Re: Possible Race Condition in kudu-mapreduce

Posted by Clemens Valiente <Cl...@trivago.com>.
Hi J-D,

thanks for the answer. I missed that part in the comment, teaches me to check more closely in the future. Now I understand the reason.

It might probably be a better idea to instantiate a separate KuduClient for each RecordReader since they are not really designed to share the same client anyway.

Thoughts?


Clemens

________________________________
From: Jean-Daniel Cryans <jd...@apache.org>
Sent: 27 December 2017 23:37:54
To: dev@kudu.apache.org
Subject: Re: Possible Race Condition in kudu-mapreduce

Hi Clemens,

The reason is here
https://github.com/apache/kudu/blob/master/java/kudu-mapreduce/src/main/java/org/apache/kudu/mapreduce/KuduTableInputFormat.java#L72

I'd still be worried about that. You can look at what HBase does for
inspiration in fixing this:
https://github.com/apache/hbase/blob/master/hbase-mapreduce/src/main/java/org/apache/hadoop/hbase/mapreduce/TableInputFormatBase.java#L238

Thanks,

J-D

On Wed, Dec 27, 2017 at 6:01 AM, Clemens Valiente <
Clemens.Valiente@trivago.com> wrote:

> Hi,
>
> I hope everyone had a nice long holiday weekend!
>
>
> I have a question regarding the kudu-mapreduce package, in particular this
> line in the KuduTableInputFormat where getSplits() shuts down our Kudu
> client:
>
> https://github.com/cloudera/kudu/blob/master/java/kudu-
> mapreduce/src/main/java/org/apache/kudu/mapreduce/
> KuduTableInputFormat.java#L164
>
> Is there a reason for shutting down the client here?
>
> This does not work with Hive:
>
> In FetchInputFormatSplit, Hive uses the same InputFormat for fetching the
> splits and getting the recordReader (in our case, it is the
> KuduTableInputFormat.TableRecordReader).

************

TASK INSTRUCTIONS ::
1. Transcribe the stretch of the kudu-mapreduce thread from "Posted by Clemens" through "same client anyway.".
2. List every salutation beginning with "Hi" that opens a message in the kudu-mapreduce thread.
3. Supply the next part of the kudu-mapreduce thread, picking up after its final sentence.

************

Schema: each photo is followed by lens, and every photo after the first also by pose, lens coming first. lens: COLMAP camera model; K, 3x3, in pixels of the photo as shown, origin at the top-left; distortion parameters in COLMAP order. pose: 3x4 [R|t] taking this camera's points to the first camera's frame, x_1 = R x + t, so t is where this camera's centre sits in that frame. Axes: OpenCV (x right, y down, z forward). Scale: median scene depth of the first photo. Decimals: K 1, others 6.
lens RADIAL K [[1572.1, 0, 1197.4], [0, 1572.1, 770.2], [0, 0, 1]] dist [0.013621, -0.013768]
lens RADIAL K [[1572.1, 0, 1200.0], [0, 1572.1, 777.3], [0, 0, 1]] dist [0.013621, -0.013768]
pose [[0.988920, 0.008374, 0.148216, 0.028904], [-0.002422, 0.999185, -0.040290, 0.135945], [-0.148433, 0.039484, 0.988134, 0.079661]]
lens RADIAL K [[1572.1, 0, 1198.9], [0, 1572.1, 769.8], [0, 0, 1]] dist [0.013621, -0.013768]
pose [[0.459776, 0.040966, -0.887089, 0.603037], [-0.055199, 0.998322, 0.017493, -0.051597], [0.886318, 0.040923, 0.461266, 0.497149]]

************

ANSWERS FOR THE TASKS ::
1.
Posted by Clemens Valiente <Cl...@trivago.com>.
Hi J-D,

thanks for the answer. I missed that part in the comment, teaches me to check more closely in the future. Now I understand the reason.

It might probably be a better idea to instantiate a separate KuduClient for each RecordReader since they are not really designed to share the same client anyway.

2.
Hi J-D,
Hi Clemens,
Hi,

3.
>
> If Hive then tries to initialize that record reader, it runs into an error
> here:
>
> https://github.com/cloudera/kudu/blob/master/java/kudu-
> mapreduce/src/main/java/org/apache/kudu/mapreduce/
> KuduTableInputFormat.java#L397
>
> since the TableRecordReader uses the same client of the
> KuduTableInputFormat that was already shut down by getSplits()
>
>
> Since the client is already shut down by the close() method on the
> KuduTableInputFormat, I don't see a need to do the same in getSplits()
>
> If there are no objections or a reason for keeping the shutdown call
> there, I would open a ticket and submit a patch for this.
>
>
> Cheers
>
> Clemens
>
>

Re: Possible Race Condition in kudu-mapreduce

Posted by Jean-Daniel Cryans <jd...@apache.org>.
Hi Clemens,

The reason is here
https://github.com/apache/kudu/blob/master/java/kudu-mapreduce/src/main/java/org/apache/kudu/mapreduce/KuduTableInputFormat.java#L72

I'd still be worried about that. You can look at what HBase does for
inspiration in fixing this:
https://github.com/apache/hbase/blob/master/hbase-mapreduce/src/main/java/org/apache/hadoop/hbase/mapreduce/TableInputFormatBase.java#L238

Thanks,

J-D

On Wed, Dec 27, 2017 at 6:01 AM, Clemens Valiente <
Clemens.Valiente@trivago.com> wrote:

> Hi,
>
> I hope everyone had a nice long holiday weekend!
>
>
> I have a question regarding the kudu-mapreduce package, in particular this
> line in the KuduTableInputFormat where getSplits() shuts down our Kudu
> client:
>
> https://github.com/cloudera/kudu/blob/master/java/kudu-
> mapreduce/src/main/java/org/apache/kudu/mapreduce/
> KuduTableInputFormat.java#L164
>
> Is there a reason for shutting down the client here?
>
> This does not work with Hive:
>
> In FetchInputFormatSplit, Hive uses the same InputFormat for fetching the
> splits and getting the recordReader (in our case, it is the
> KuduTableInputFormat.TableRecordReader).
>
> If Hive then tries to initialize that record reader, it runs into an error
> here:
>
> https://github.com/cloudera/kudu/blob/master/java/kudu-
> mapreduce/src/main/java/org/apache/kudu/mapreduce/
> KuduTableInputFormat.java#L397
>
> since the TableRecordReader uses the same client of the
> KuduTableInputFormat that was already shut down by getSplits()
>
>
> Since the client is already shut down by the close() method on the
> KuduTableInputFormat, I don't see a need to do the same in getSplits()
>
> If there are no objections or a reason for keeping the shutdown call
> there, I would open a ticket and submit a patch for this.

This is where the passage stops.